-- EXTRACTED RECORDS follows --
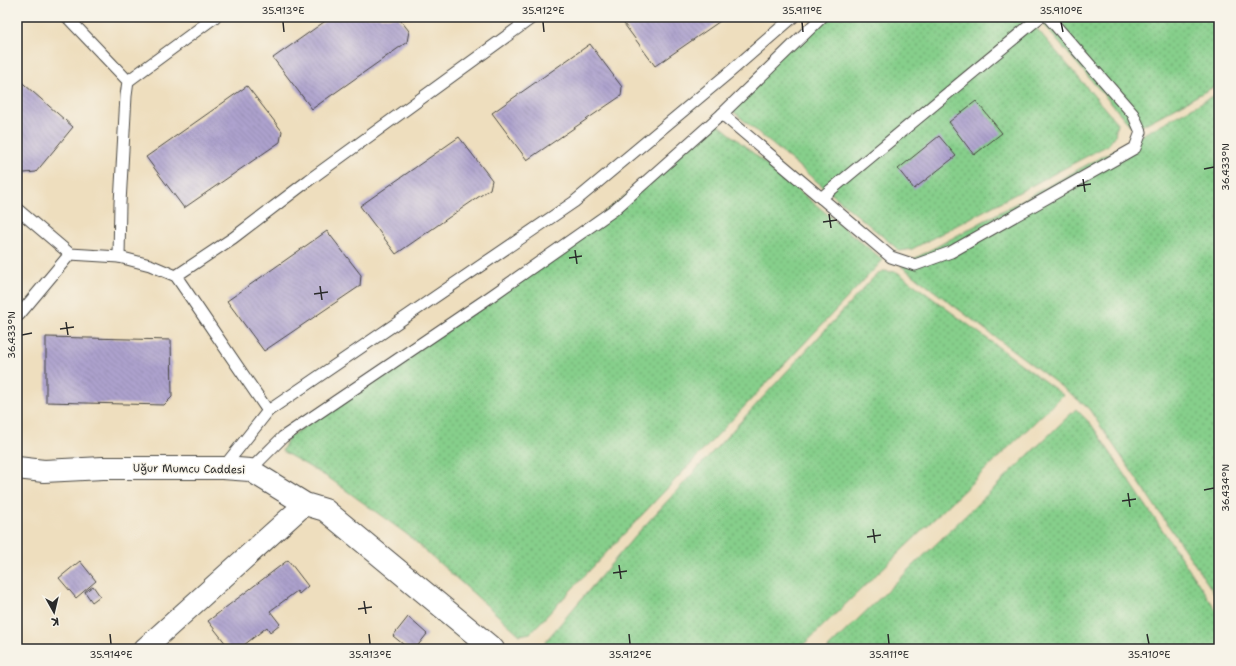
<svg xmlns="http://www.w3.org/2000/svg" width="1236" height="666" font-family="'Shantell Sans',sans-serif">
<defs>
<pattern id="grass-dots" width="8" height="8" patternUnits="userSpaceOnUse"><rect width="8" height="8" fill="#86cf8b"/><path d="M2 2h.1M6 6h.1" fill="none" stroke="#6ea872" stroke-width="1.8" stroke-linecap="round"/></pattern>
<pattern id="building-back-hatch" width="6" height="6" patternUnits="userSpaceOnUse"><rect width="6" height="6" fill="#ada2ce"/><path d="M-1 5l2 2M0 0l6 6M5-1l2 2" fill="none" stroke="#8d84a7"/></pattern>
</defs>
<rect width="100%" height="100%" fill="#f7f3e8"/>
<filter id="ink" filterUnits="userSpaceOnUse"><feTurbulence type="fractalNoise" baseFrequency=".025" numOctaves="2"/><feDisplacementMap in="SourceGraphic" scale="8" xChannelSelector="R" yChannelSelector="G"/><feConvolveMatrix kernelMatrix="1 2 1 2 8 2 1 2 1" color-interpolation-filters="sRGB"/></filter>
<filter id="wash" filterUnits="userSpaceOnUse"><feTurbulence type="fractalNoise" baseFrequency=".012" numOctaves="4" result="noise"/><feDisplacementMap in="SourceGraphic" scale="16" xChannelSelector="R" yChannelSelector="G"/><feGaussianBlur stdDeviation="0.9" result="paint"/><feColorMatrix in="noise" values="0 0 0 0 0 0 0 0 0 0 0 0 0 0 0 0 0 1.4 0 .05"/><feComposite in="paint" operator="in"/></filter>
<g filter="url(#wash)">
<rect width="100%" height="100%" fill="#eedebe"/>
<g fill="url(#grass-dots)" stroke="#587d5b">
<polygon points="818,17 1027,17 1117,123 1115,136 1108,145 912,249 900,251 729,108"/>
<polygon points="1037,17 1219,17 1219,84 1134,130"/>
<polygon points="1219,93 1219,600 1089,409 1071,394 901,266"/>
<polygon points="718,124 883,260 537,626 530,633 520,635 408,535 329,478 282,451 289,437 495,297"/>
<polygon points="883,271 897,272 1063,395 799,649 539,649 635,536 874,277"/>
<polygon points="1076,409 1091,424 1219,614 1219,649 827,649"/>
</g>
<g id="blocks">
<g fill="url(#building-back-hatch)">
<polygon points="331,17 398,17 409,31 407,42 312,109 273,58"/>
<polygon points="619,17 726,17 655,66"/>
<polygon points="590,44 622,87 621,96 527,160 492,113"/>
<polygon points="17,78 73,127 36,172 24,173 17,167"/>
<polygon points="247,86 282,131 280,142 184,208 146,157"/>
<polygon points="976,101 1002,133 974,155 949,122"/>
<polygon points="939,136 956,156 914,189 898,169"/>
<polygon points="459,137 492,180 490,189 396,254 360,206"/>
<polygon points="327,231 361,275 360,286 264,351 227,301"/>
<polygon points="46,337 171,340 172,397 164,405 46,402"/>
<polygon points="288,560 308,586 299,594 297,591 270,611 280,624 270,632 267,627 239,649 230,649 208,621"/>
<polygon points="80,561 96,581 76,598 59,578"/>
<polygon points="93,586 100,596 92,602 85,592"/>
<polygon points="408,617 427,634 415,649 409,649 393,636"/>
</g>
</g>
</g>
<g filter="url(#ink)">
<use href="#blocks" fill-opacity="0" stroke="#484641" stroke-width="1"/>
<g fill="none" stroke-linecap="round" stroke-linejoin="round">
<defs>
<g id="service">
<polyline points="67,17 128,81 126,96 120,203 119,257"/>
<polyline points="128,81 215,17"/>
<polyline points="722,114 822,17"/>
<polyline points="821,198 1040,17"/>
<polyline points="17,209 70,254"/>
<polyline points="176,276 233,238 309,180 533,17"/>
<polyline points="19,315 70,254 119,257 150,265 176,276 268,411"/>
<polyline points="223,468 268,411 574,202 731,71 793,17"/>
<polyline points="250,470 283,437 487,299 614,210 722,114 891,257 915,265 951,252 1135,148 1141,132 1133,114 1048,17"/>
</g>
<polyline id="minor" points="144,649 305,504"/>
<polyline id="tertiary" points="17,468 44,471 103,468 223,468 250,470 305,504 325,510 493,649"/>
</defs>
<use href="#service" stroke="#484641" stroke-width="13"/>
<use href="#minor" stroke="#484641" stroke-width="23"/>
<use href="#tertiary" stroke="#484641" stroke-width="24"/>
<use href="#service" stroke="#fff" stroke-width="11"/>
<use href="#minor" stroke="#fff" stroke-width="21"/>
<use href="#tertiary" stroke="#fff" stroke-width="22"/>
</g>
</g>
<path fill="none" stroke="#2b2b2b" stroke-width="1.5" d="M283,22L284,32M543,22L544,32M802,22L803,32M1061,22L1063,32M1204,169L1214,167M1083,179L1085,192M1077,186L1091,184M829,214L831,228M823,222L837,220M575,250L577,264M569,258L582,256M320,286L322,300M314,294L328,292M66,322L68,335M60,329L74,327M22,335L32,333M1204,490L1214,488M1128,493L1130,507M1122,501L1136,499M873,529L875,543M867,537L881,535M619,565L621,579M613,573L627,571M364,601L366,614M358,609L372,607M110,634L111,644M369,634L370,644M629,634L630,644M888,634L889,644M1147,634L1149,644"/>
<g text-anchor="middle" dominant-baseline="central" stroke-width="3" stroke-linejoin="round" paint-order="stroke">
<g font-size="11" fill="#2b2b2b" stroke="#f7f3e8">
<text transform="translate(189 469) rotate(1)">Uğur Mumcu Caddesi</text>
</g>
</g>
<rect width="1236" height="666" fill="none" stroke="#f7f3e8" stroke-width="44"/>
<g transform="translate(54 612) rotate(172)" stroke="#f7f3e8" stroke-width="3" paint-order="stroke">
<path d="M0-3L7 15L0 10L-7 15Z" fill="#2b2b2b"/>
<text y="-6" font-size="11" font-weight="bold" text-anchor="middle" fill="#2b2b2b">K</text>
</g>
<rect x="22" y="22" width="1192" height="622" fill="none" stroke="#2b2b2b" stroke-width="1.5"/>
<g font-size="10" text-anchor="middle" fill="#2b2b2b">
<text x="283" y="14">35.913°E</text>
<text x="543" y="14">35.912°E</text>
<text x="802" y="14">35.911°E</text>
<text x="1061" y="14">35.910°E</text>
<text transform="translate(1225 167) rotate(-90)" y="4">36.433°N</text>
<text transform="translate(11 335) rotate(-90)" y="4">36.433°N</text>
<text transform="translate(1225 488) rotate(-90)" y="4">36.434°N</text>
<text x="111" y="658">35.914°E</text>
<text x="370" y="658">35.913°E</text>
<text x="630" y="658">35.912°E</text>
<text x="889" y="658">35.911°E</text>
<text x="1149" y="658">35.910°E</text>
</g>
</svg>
-- EXTRACTED RECORDS concluded --
-- EXTRACTED RECORDS follows --
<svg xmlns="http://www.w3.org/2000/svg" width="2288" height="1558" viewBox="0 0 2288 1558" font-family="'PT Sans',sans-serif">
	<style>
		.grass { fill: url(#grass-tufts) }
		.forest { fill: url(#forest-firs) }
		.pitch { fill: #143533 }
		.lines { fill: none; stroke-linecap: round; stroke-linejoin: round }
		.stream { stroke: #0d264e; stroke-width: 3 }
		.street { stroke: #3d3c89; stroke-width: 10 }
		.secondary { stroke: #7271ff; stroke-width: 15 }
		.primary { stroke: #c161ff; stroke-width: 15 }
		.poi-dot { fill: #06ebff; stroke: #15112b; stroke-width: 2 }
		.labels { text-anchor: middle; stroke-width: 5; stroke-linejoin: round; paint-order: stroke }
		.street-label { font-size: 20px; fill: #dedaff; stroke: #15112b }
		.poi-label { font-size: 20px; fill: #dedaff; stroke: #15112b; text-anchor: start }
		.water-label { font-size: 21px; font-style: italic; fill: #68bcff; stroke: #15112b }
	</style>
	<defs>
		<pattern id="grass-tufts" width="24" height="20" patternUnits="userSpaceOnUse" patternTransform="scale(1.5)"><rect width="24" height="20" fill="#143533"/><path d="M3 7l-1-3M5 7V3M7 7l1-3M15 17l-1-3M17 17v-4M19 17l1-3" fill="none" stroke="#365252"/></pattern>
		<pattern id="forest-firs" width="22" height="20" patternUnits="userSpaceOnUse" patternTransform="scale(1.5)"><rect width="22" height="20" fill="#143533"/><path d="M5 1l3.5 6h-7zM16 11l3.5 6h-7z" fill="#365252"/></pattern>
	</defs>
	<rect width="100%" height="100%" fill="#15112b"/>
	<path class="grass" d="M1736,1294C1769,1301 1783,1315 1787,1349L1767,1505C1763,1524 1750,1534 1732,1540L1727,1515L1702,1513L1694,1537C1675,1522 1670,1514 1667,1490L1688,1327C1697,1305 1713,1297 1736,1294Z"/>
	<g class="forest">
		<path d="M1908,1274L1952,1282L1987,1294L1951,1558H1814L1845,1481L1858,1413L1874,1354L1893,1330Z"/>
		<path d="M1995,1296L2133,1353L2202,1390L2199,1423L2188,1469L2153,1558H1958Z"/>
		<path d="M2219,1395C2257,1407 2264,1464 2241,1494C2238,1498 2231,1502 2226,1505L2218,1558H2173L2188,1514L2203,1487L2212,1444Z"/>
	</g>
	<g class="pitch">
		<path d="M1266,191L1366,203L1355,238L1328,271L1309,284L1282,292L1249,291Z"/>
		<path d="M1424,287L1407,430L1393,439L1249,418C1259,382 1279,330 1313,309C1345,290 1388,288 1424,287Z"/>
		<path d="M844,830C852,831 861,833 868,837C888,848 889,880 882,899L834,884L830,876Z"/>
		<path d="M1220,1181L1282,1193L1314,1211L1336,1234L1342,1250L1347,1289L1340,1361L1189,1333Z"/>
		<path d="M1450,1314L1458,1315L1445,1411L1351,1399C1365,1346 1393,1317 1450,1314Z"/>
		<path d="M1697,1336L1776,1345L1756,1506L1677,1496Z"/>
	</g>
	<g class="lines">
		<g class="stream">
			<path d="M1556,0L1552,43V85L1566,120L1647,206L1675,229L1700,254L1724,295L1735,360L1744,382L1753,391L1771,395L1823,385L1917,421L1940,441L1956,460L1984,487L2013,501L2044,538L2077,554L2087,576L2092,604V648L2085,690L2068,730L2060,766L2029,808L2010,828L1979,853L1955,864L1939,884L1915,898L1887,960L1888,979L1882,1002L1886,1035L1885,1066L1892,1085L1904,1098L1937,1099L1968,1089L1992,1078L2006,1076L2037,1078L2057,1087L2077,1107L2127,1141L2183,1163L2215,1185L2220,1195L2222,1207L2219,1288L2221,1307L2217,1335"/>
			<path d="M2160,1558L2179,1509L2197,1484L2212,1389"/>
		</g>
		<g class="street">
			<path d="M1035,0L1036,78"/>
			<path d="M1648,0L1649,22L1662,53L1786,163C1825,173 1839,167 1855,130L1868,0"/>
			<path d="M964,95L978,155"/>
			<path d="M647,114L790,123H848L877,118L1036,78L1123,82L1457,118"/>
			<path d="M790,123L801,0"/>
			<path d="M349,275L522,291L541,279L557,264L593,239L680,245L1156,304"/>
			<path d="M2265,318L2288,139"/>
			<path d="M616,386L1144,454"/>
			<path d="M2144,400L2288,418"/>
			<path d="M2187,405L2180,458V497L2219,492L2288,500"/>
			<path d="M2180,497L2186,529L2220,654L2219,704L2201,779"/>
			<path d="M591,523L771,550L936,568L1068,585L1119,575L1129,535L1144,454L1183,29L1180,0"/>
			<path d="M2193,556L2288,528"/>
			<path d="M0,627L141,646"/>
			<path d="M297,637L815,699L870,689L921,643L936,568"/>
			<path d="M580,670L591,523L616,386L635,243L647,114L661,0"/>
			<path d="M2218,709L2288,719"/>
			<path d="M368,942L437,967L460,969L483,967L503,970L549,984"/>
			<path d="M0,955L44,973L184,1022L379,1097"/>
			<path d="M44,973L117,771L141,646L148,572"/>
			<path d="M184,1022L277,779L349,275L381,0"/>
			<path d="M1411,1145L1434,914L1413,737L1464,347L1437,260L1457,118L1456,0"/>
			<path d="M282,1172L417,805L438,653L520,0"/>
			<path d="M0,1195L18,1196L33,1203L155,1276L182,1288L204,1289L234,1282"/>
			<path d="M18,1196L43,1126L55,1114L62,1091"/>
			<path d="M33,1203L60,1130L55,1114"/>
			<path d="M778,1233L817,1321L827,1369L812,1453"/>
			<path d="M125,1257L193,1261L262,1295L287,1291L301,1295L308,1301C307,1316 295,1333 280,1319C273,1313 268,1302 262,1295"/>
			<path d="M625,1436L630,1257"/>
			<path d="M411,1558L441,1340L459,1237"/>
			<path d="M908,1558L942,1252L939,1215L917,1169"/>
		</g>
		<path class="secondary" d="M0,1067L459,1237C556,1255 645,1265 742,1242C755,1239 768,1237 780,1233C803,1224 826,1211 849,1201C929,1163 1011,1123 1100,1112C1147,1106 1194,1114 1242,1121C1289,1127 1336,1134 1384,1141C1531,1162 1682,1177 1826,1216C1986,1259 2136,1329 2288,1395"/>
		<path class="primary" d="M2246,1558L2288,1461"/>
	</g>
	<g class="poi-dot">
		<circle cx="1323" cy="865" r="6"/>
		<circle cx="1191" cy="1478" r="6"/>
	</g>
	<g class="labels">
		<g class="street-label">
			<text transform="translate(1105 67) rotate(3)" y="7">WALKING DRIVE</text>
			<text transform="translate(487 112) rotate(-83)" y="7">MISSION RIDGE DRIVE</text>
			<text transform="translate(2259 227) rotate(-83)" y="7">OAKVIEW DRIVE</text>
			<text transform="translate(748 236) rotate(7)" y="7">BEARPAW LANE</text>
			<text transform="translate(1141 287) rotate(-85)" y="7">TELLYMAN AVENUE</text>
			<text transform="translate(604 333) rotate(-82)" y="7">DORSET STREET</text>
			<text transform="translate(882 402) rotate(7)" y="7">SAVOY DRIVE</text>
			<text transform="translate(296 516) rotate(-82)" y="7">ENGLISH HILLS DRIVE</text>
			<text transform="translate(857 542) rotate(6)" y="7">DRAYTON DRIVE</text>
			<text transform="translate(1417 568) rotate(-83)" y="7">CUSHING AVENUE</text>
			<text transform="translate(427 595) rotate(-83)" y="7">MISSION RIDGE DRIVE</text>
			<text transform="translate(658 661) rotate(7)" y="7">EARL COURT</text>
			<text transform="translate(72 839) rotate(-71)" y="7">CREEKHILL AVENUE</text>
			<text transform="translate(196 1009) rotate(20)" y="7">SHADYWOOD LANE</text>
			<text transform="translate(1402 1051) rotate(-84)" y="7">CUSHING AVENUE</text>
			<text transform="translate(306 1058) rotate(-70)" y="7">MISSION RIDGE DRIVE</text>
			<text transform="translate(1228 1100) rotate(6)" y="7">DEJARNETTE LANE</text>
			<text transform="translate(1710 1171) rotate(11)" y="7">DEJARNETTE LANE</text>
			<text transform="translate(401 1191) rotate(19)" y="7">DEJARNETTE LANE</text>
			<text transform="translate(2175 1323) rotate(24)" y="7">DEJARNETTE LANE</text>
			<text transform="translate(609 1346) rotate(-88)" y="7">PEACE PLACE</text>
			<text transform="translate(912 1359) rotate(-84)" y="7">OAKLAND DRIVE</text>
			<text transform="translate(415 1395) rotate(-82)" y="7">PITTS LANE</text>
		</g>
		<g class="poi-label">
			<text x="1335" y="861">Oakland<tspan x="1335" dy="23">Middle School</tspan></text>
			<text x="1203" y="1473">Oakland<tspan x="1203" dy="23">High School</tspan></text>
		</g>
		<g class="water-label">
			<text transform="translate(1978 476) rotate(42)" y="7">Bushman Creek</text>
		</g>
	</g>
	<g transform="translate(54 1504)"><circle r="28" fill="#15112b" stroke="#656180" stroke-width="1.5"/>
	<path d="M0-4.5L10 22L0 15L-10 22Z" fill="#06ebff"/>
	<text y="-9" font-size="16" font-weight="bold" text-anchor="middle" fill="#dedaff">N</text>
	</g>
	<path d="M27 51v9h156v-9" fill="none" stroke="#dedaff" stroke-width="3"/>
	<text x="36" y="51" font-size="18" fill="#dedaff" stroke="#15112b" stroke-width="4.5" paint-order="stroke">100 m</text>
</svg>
-- EXTRACTED RECORDS concluded --
WHAT IS BEING ASKED:
Write only the number of lines above in which the word "filterUnits" is found.

OUTPUT:
2